• [TASKS TO PERFORM]
1. List every magazine title named in the article on Bauer Media Group leaving the US.
2. In the article on Bauer Media Group leaving the US, where did Bauer choose to make its American base?
3. Repeat word for word the part of the article on Bauer Media Group leaving the US that runs from "Forty years after" up to and including "the whole group.".

[Opening DOCUMENT EXTRACT section]

Forty years after it first launched magazines in New York, Bauer Media Group, of Germany, is exiting the US market. It is selling a business which in 2020 had revenue of $80m (15% down on the previous year). Little more than a decade ago, the US company (which currently employs some 110 people) had revenue of more than $450m – 15% of the whole group.
A360 Media, owned by Atlanta based Accelerate 360 (formerly known as American Media Inc) is buying Bauer’s remaining US business including Woman’s World, First for Women and 100 special interest titles including bookazines – four years after it acquired the company’s celebrity and teenage magazines which had accounted for two-thirds of Bauer’s US business.
A360 publishes some of the leading celebrity and health & fitness media brands in the US, including: Us Weekly, Men’s Journal, and InTouch. Prior to this latest acquisition, its portfolio has claimed a combined total circulation of 5.3m, reaching 32.6m men and women each month. The Atlanta-based company’s digital properties have 50m monthly uniques.
For Bauer – which once claimed to be the world’s largest magazines group – the US exit is the last dramatic retreat from non-European markets after 40 years of seemingly uninhibited global expansion.
It was in 1981 that – at the regulatory limit of its ability to expand much further in Germany – Bauer set out to conquer the world. It chose to start in the United States.
The New York media establishment were sniffy about Bauer’s decision to make its base in suburban New Jersey, away from the fashionable publishers of high-cost Manhattan. They were even more sniffy about the company’s first magazine launch: the supermarket weekly Woman’s World. It launched regionally in 1981 and went national three years later. Within 10 years, it had a circulation of 1.5m and revenues of $15m. Bauer disregarded the fundamental difference between German/UK/Australia news-stand magazines (where most revenues come from readers) and the US where low-priced subscriptions are used to establish a ‘rate base’ for maximising advertising. It ignored subscriptions and became America’s largest news-stand publisher.

[Closing DOCUMENT EXTRACT section]
[Opening SUPPLIED DATA section]

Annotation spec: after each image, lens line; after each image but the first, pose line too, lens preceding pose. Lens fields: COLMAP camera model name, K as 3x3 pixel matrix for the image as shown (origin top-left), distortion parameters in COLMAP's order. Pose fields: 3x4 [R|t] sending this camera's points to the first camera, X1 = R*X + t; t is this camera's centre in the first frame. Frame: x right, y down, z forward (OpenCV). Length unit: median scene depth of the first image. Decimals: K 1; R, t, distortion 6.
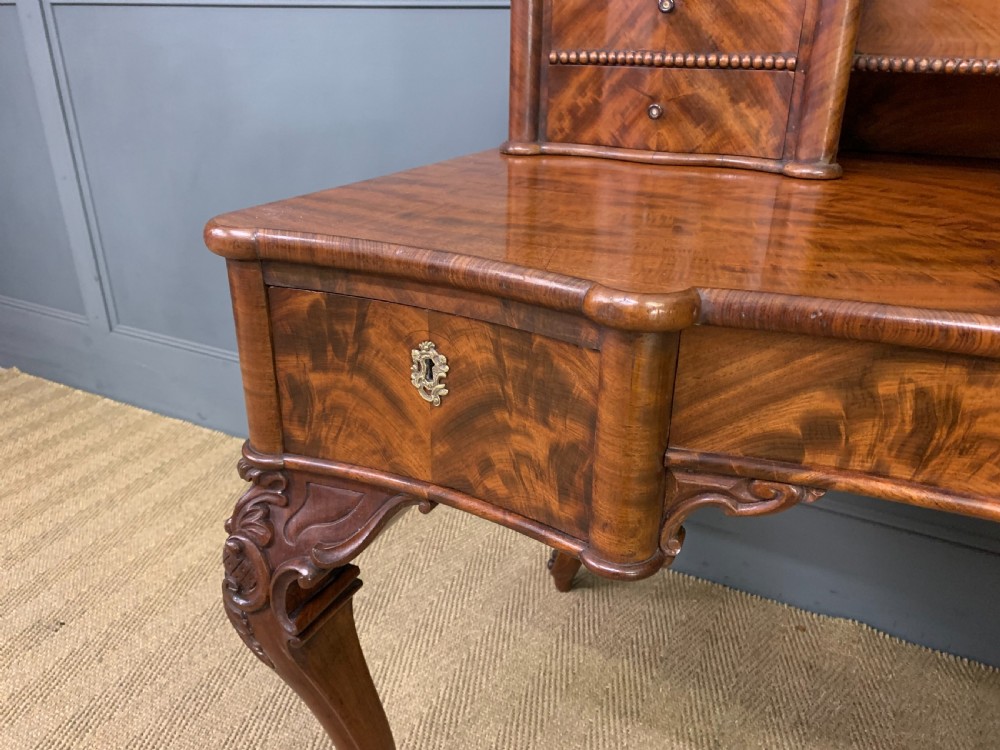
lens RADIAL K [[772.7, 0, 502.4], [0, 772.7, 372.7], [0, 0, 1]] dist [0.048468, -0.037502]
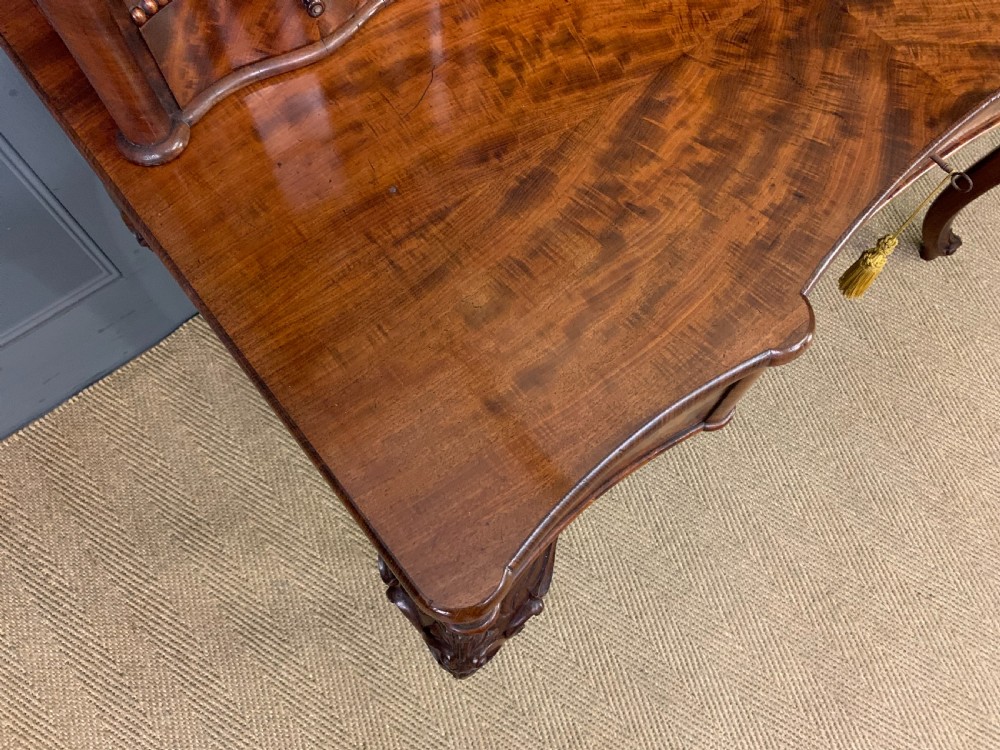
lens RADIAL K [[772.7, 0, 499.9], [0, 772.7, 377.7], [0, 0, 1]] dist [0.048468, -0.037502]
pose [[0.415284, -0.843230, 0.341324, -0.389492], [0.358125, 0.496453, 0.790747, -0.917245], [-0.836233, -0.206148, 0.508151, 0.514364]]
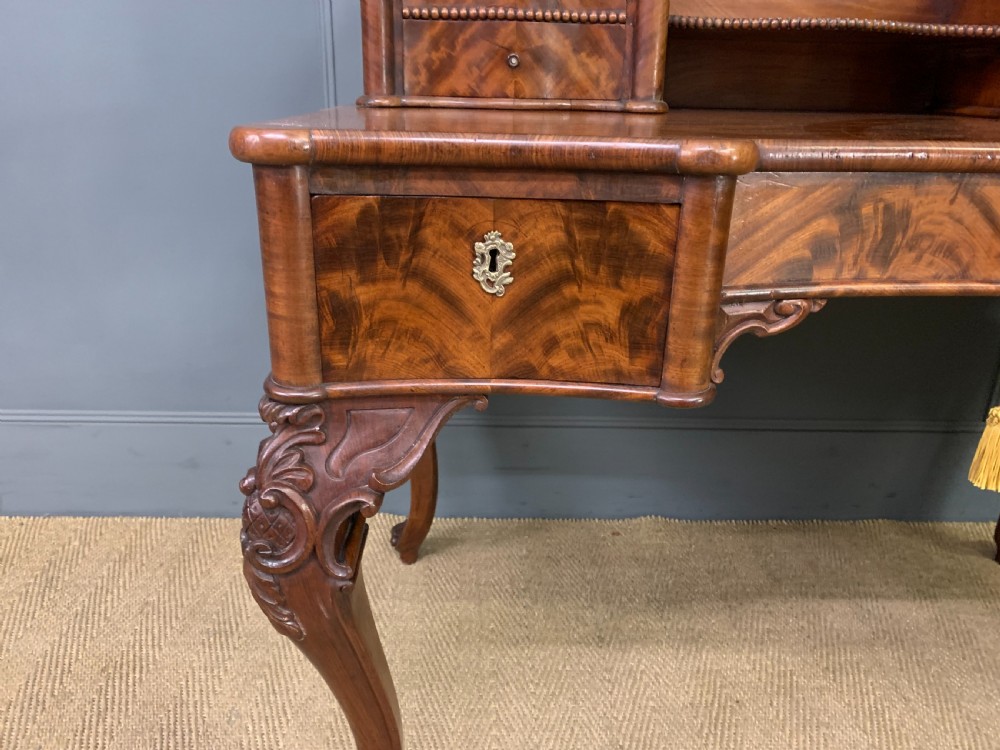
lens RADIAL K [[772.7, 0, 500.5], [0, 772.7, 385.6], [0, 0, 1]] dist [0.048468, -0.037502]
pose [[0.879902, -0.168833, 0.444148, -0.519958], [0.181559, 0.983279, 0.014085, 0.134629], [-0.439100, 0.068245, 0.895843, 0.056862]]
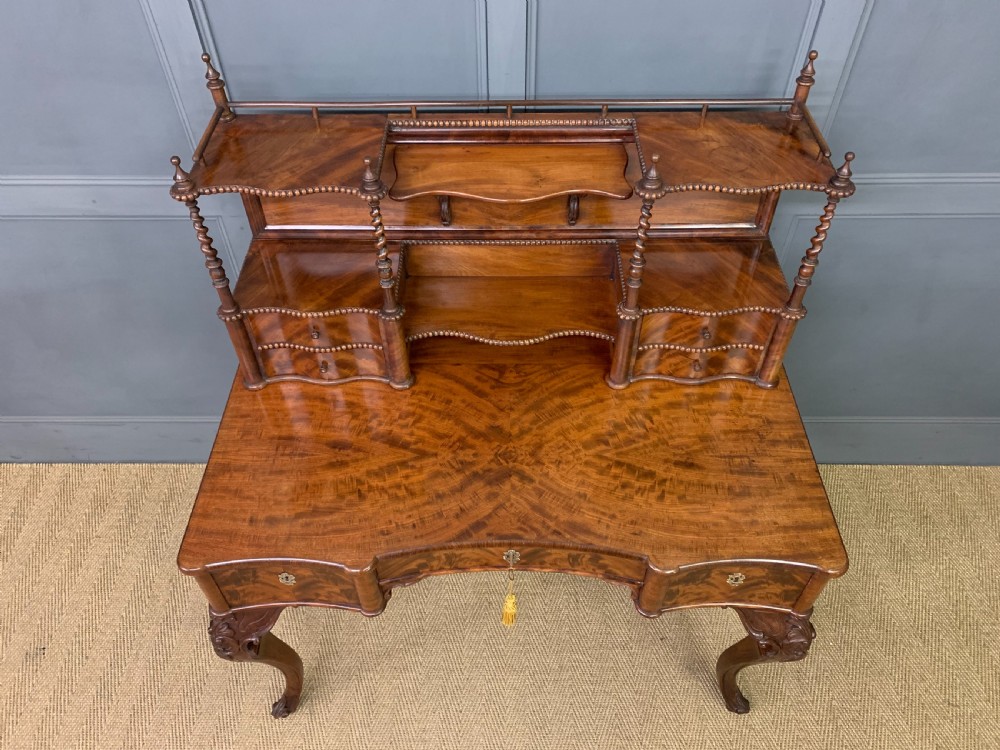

[Closing SUPPLIED DATA section]

• [ANSWERS PER TASK]
1.
Woman's World
First for Women
Us Weekly
Men's Journal
InTouch

2. Suburban New Jersey.

3.
Forty years after it first launched magazines in New York, Bauer Media Group, of Germany, is exiting the US market. It is selling a business which in 2020 had revenue of $80m (15% down on the previous year). Little more than a decade ago, the US company (which currently employs some 110 people) had revenue of more than $450m – 15% of the whole group.